DATASET EXTRACT →
_ _ _

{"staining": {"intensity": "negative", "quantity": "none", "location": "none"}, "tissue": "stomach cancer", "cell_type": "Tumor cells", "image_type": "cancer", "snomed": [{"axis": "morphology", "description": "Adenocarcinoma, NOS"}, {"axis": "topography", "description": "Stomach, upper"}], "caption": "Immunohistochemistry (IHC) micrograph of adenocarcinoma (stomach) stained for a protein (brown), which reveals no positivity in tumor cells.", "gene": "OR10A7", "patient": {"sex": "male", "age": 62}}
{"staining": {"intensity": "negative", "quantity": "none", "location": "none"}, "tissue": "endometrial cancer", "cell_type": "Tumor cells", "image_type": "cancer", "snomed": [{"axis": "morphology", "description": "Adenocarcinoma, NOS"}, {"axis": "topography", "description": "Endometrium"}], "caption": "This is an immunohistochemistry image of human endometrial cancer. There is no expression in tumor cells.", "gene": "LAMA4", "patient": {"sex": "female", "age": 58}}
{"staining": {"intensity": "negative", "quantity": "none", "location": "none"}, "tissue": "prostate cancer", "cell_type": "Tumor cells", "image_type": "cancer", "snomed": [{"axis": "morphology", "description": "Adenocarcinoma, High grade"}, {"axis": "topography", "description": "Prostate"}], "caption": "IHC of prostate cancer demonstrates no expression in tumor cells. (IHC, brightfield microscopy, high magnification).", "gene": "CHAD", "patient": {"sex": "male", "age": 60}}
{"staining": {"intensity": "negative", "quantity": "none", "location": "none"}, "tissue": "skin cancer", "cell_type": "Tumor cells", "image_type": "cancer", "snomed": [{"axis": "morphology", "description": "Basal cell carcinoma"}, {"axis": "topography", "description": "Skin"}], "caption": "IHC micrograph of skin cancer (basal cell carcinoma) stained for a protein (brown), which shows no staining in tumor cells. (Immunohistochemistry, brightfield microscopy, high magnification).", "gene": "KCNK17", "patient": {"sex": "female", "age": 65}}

_ _ _

REQUIRED WORK → Take from the material every line that holds "brown".

SOLUTION FOR THIS PROBLEM →
{"staining": {"intensity": "negative", "quantity": "none", "location": "none"}, "tissue": "stomach cancer", "cell_type": "Tumor cells", "image_type": "cancer", "snomed": [{"axis": "morphology", "description": "Adenocarcinoma, NOS"}, {"axis": "topography", "description": "Stomach, upper"}], "caption": "Immunohistochemistry (IHC) micrograph of adenocarcinoma (stomach) stained for a protein (brown), which reveals no positivity in tumor cells.", "gene": "OR10A7", "patient": {"sex": "male", "age": 62}}
{"staining": {"intensity": "negative", "quantity": "none", "location": "none"}, "tissue": "skin cancer", "cell_type": "Tumor cells", "image_type": "cancer", "snomed": [{"axis": "morphology", "description": "Basal cell carcinoma"}, {"axis": "topography", "description": "Skin"}], "caption": "IHC micrograph of skin cancer (basal cell carcinoma) stained for a protein (brown), which shows no staining in tumor cells. (Immunohistochemistry, brightfield microscopy, high magnification).", "gene": "KCNK17", "patient": {"sex": "female", "age": 65}}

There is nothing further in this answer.